Im Folgenden geht das Fazit, dann auf die sich schon in den vorherigen Beiträgen abzeichnenden Probleme ein. Die geistige Entfernung von den Arbeitern, die Vergreisung und Akademisierung der Mitglieder und fehlender Nachwuchs werden betrachtet. Es folgt ein Abriss möglicher Reformbemühungen, von denen allein keine zu einer Besserung beiträgt. Zurück bleibt ein sehr unklares Bild über die Zukunft. Es werden zwar Ansätze angerisse, zum Beispiel wird darüber nachgedacht, sich eventuelle vom Volksparteienmodell zu verabschieden, um sichbesser auf bestimmte Zielgruppen zu konzentrieren, wirklich bahnbrechende Lösungen finden sich aber nicht.
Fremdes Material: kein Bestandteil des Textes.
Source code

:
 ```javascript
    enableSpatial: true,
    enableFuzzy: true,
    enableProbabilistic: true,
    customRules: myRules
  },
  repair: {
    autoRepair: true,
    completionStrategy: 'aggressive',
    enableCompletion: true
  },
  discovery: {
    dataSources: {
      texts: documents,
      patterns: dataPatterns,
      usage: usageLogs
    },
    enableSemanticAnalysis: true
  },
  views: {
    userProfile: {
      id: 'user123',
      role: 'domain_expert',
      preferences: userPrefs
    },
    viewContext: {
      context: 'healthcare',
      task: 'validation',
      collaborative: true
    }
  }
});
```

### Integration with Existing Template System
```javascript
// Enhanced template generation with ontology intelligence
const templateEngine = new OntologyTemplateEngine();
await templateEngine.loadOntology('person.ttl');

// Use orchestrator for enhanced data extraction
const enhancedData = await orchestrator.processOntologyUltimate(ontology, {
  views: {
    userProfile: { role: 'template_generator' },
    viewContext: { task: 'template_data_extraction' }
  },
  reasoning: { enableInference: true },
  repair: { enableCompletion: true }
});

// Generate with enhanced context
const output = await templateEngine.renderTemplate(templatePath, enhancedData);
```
Das Fazit ist letztendlich, dass ein Wiederaufstieg sozialdemokratischer Parteien wohl am Besten durch einen Mix von guter Arbeit auf kommunaler Ebene, wo man noch etwas Macht in den Händen hält, und einer guten Einbindung und Beteiligung der Mitglieder möglich ist. Dabei hängt jeder Reformversuch jedoch von den Akteuren ab, die ihn zulassen. Denn zum Beispiel machen Vorwahlen, bei denen die Parteispitze die Kandidaten schon im Vorraus ausgeküngelt hat, nur wenig Sinn. Und natürlich braucht die Sozialdemokratie wieder so etwas wie eine "Erzählung", eine Art "dritter Weg", der diesmal inhaltlich nicht nur eine Anbiederung an "die Mitte" ist, sondern auch das eigene Kernklientel mitnimmt.
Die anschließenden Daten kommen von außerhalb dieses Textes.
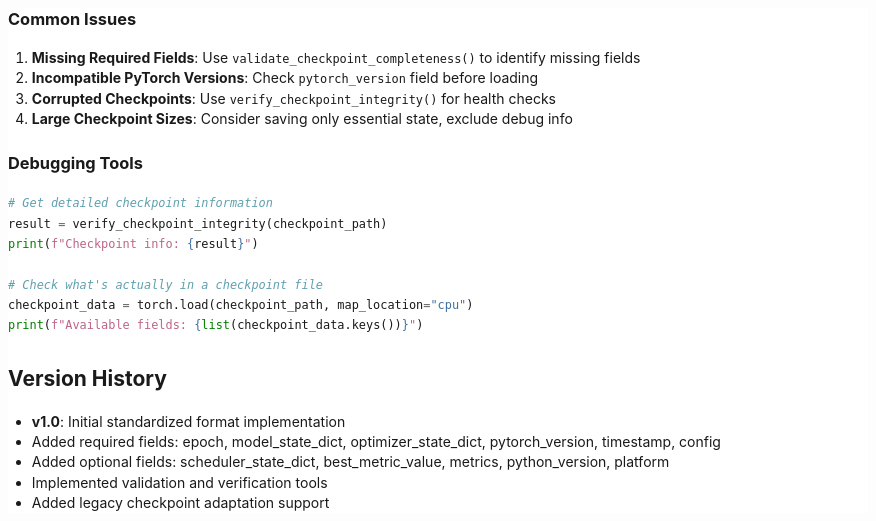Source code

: ### Common Issues

1. **Missing Required Fields**: Use `validate_checkpoint_completeness()` to identify missing fields
2. **Incompatible PyTorch Versions**: Check `pytorch_version` field before loading
3. **Corrupted Checkpoints**: Use `verify_checkpoint_integrity()` for health checks
4. **Large Checkpoint Sizes**: Consider saving only essential state, exclude debug info

### Debugging Tools

```python
# Get detailed checkpoint information
result = verify_checkpoint_integrity(checkpoint_path)
print(f"Checkpoint info: {result}")

# Check what's actually in a checkpoint file
checkpoint_data = torch.load(checkpoint_path, map_location="cpu")
print(f"Available fields: {list(checkpoint_data.keys())}")
```

## Version History

- **v1.0**: Initial standardized format implementation
- Added required fields: epoch, model_state_dict, optimizer_state_dict, pytorch_version, timestamp, config
- Added optional fields: scheduler_state_dict, best_metric_value, metrics, python_version, platform
- Implemented validation and verification tools
- Added legacy checkpoint adaptation support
"Genossen in der Krise" ist eine Sammlung von 15 sehr interessanten Beiträgen, die einem einen Einblick in die Mentalität und die Probleme der europäischen sozialdemokratischen Parteien geben. Konkrete Lösungsvorschläge bietet das Buch wenige und es ignoriert auch ein wenig die Taten der Parteien in der Regierung. Dennoch sensibilisiert es dadurch, dass es die parteiinternen und Zielgruppenfehler analysiert, für mögliche Gründe des Niedergangs. Außerdem beschreiben alle Beiträge natürlich auch die Problemlösungsversuche der 15 Parteien. Darunter lassen sich auch einige durchaus interessante Methoden feststellen. Dies und die Einblicke in die jüngere Geschichte der Sozialdemokratie in Europa machen das Buch zu einer interessanten Lektüre.